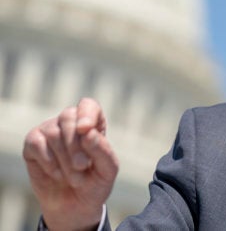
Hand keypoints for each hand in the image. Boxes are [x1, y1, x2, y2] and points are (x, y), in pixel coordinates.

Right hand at [23, 98, 118, 230]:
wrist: (74, 205)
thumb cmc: (94, 183)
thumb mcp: (107, 170)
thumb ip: (102, 150)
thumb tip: (88, 132)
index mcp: (93, 125)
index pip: (88, 105)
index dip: (86, 114)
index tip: (85, 130)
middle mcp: (70, 123)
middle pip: (69, 117)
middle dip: (76, 145)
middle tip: (82, 166)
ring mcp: (50, 130)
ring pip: (53, 132)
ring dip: (65, 159)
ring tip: (74, 177)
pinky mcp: (33, 143)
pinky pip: (37, 144)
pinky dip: (49, 162)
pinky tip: (57, 174)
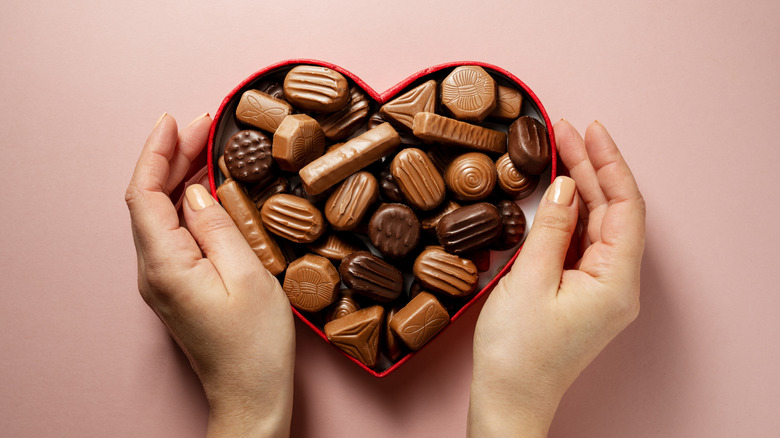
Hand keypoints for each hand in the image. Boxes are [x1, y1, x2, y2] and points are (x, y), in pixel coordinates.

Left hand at [125, 113, 295, 437]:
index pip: (145, 194)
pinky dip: (187, 202)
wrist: (251, 395)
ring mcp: (162, 281)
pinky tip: (209, 189)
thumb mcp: (248, 275)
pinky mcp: (177, 287)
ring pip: (160, 215)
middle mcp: (153, 272)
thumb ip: (217, 226)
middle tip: (206, 124)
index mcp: (165, 266)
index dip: (157, 152)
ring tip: (210, 146)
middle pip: (150, 200)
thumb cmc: (256, 346)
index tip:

::::::::::

- _Exercise requirements_:
Return each line among the entries that holds the word "thumb".

- _Problem solution_:
thumb cmc: (94, 183)
thumb mcp: (107, 170)
thumb ip: (102, 150)
thumb tip: (88, 132)
thumb mcp: (248, 275)
thumb ip: (217, 226)
thumb cmc: (256, 346)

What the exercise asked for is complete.